On the evening of February 21, the Global Warming Countermeasures Headquarters
(Chair: DPJ Vice President Katsuya Okada), met at party headquarters
with officials from Nippon Keidanran (Japan Business Federation) and the
Federation of Electric Power Companies of Japan (FEPC) to hear their
presentations and exchanged opinions on measures to combat global warming
and reduce carbon dioxide emissions.
At the start of the meeting, Acting President Kan Naoto (Countermeasures
Headquarters Adviser) said that "we set up a Strategy Headquarters on this
issue in the belief that it is a major threat on a par with nuclear weapons
and terrorism. We hope this will be a meaningful meeting and would like to
hear your frank opinions."
Nippon Keidanren told the strategy headquarters that they had established
the Global Environmental Charter in 1991 to reflect the importance of
achieving both environmental preservation and economic growth. They also
explained the desire to spread Japanese energy-conserving and low-carbon
technology to other countries in the belief that all nations should
participate in anti-global warming efforts. Nippon Keidanren presented with
concrete examples of measures to combat global warming in the steel-making
The FEPC reported on demand-side initiatives to improve efficiency and
release less carbon dioxide, such as energy-efficient water heaters and
electric vehicles, in addition to technological developments on the supply-side.

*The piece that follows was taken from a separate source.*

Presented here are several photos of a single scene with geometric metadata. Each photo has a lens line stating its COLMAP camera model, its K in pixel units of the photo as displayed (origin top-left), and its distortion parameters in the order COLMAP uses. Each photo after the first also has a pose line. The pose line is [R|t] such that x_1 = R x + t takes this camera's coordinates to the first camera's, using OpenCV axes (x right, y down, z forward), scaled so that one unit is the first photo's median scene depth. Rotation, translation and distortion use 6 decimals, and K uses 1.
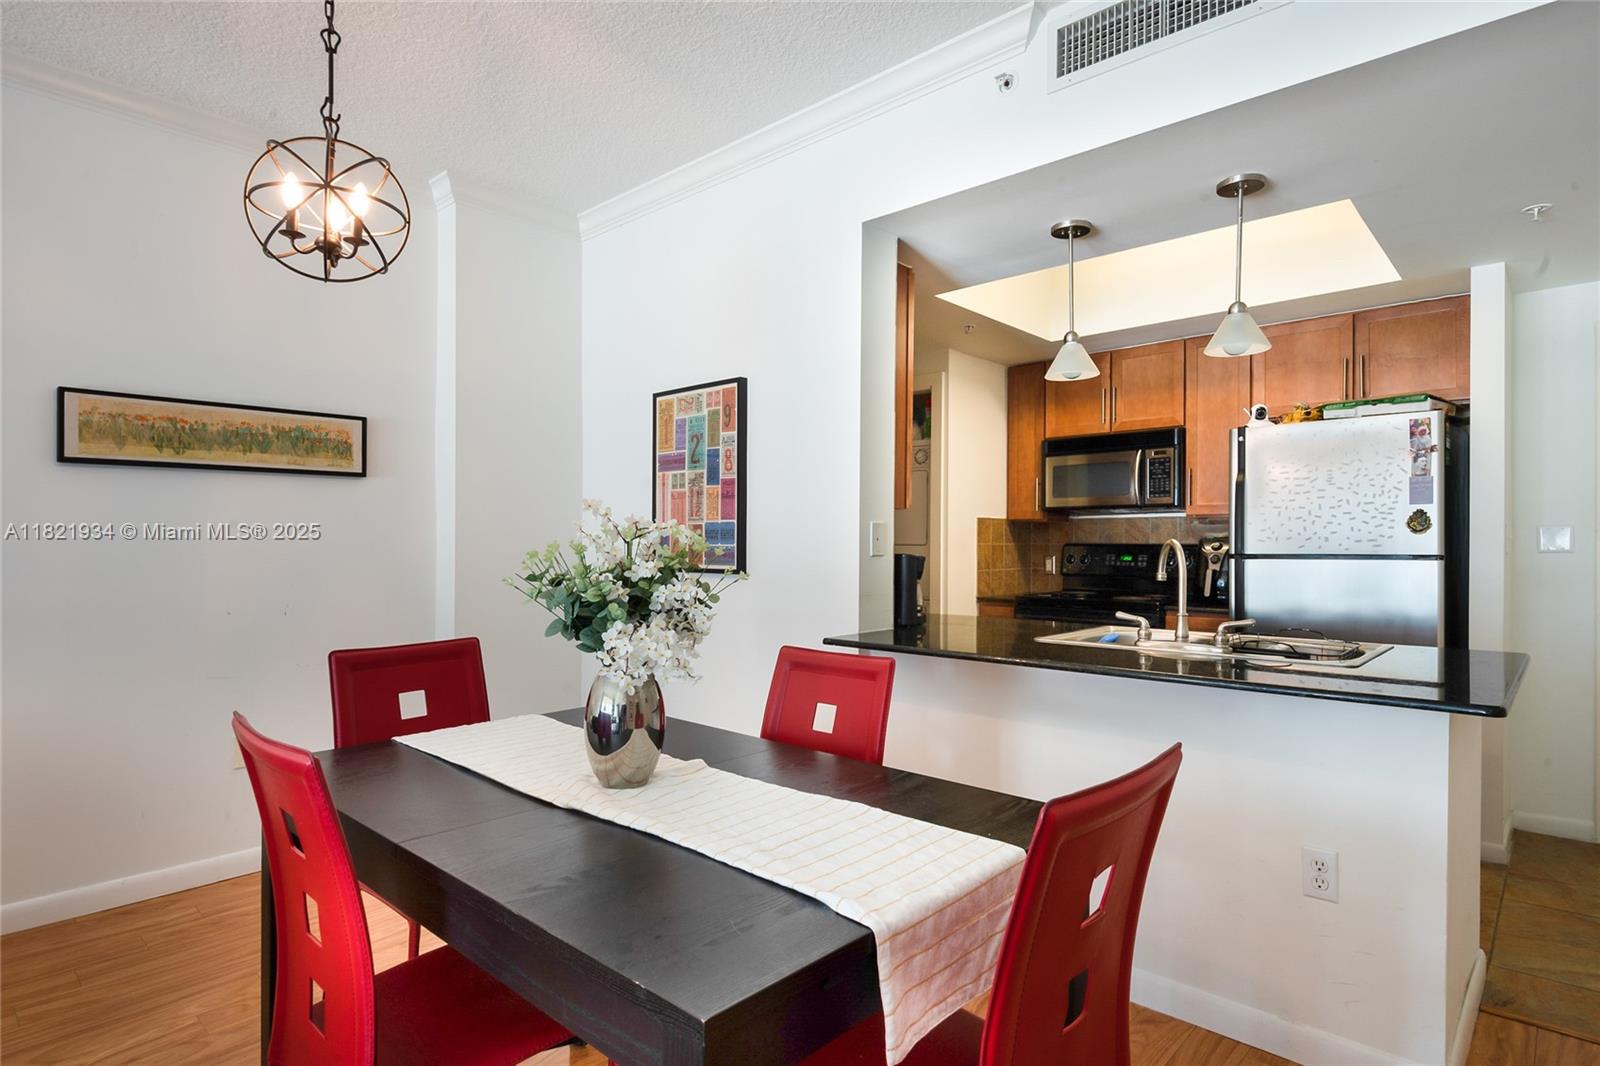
lens RADIAL K [[859.6, 0, 774.1], [0, 859.6, 555.4], [0, 0, 1]] dist [0.014355, -0.001080]
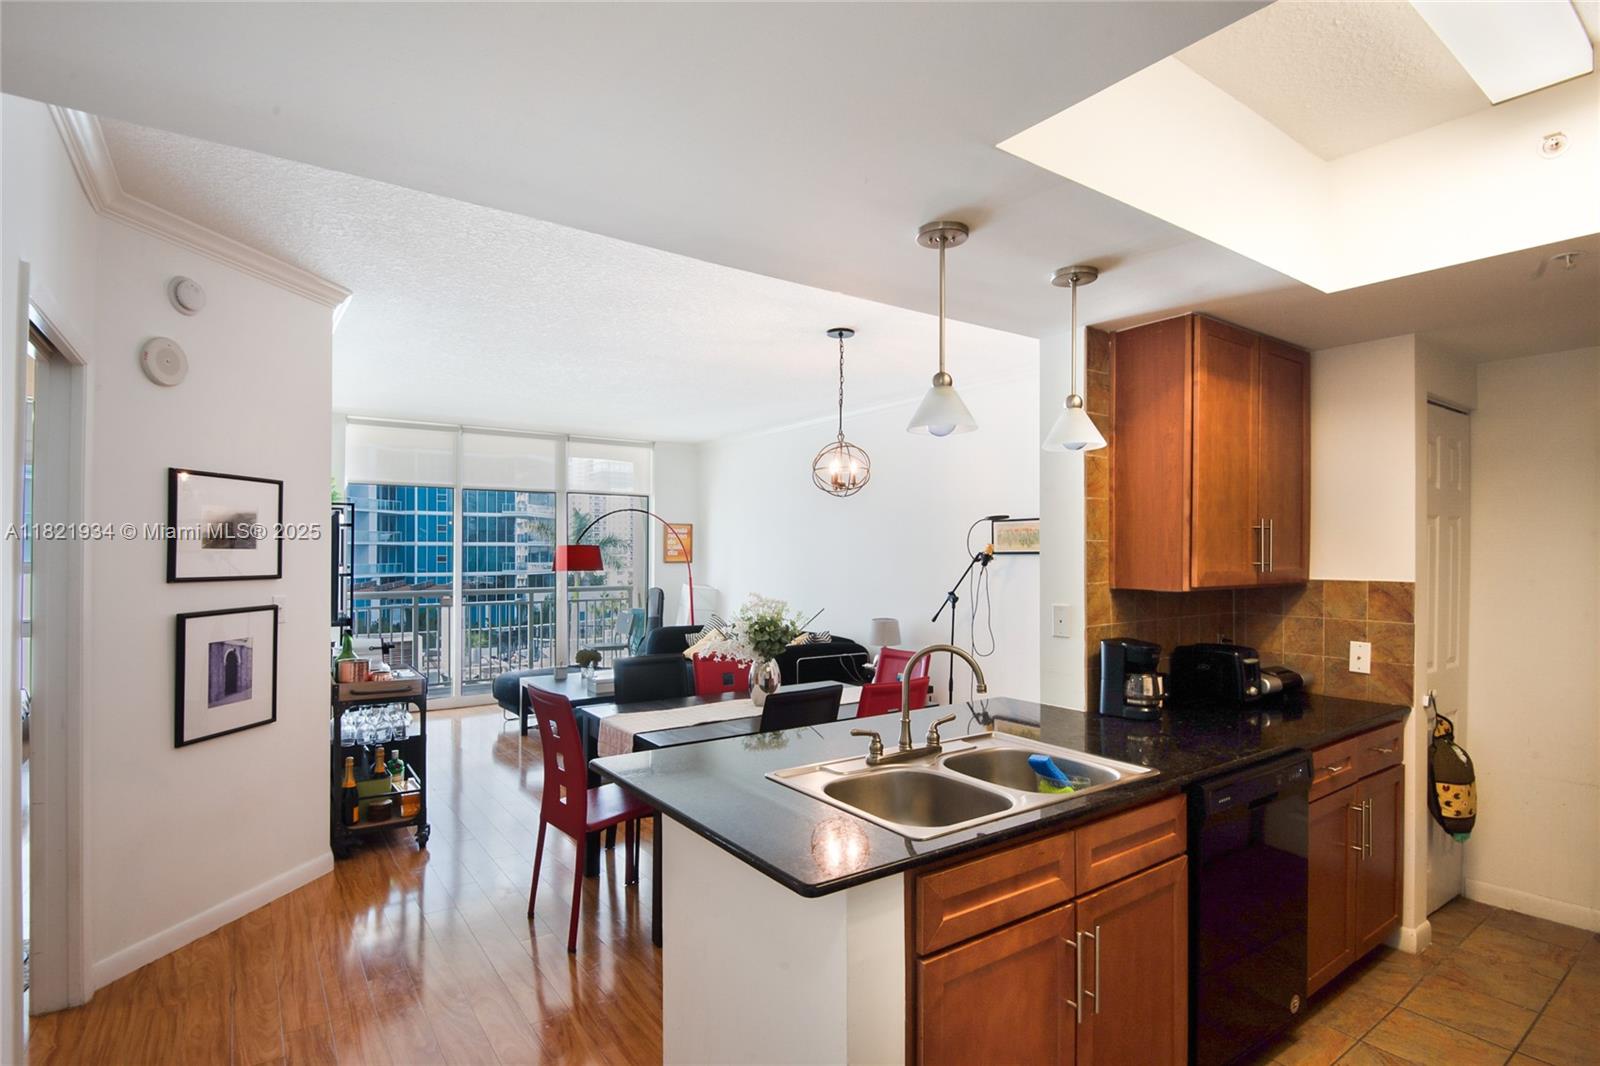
lens RADIAL K [[803.0, 0, 806.9], [0, 803.0, 553.8], [0, 0, 1]] dist [-0.021898, -0.000985]
pose [[-0.209182, -0.000950, -0.977876, 1.019460], [-0.012535, 0.999920, 0.001710, -0.088150], [0.977796, 0.012616, -0.209177, 0.794437]]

Participating DPJ members agreed on the importance of having all countries
participate in measures to combat global warming and thanked both
organizations for their informative and concise presentations. Some members
called for precautions to ensure that emissions trading is not used the
speculative purposes while other members said they would also like to see
information on international coordination in the fight against global
warming in industries other than the steel industry.
Nippon Keidanren agreed that speculative emissions trading risked
preventing carbon dioxide emissions reductions.